State lawmakers are looking to do away with Wisconsin’s personal property tax.
Republican state Senator Duey Stroebel (R-Saukville) is sponsoring legislation to eliminate what he says is a relic of the state’s tax code that unfairly targets small businesses.
“Before the technology and infrastructure existed for the administration of an income tax, sales tax, corporate tax, and many other excise taxes and fees, the property tax was the only realistic revenue source government had,” Stroebel told a legislative committee on Wednesday.
Lawmakers heard from a long line of small business owners, who testified on how the tax has made it difficult for them to do business, since they often have to come up with a value to apply to used equipment.
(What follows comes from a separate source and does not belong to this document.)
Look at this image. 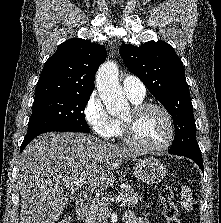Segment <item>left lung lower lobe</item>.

Bud Styer with the Wisconsin Campground Association, who operates 16 parks in the state, said the tax is “all over the board” across the state, and they’ve watched as personal homes, computers, and other items have been exempted. “The pie that used to be a whole pie is now just a sliver,” he said.
It’s estimated eliminating the tax would reduce state revenues by about $261 million, and Democrats on the committee questioned how that might impact state finances. While Stroebel said the legislature’s budget committee would determine cuts in state spending to help cover the lost revenue, Sen. Janis Ringhand (D-Evansville) said there needs to be more transparency on what those cuts might look like.
“I don’t want to see more cuts to education, we certainly can’t afford more cuts to education,” Ringhand said. “We have a lot of areas where we’re struggling right now, and I’d rather have a stronger answer as to where the money’s going to come from.”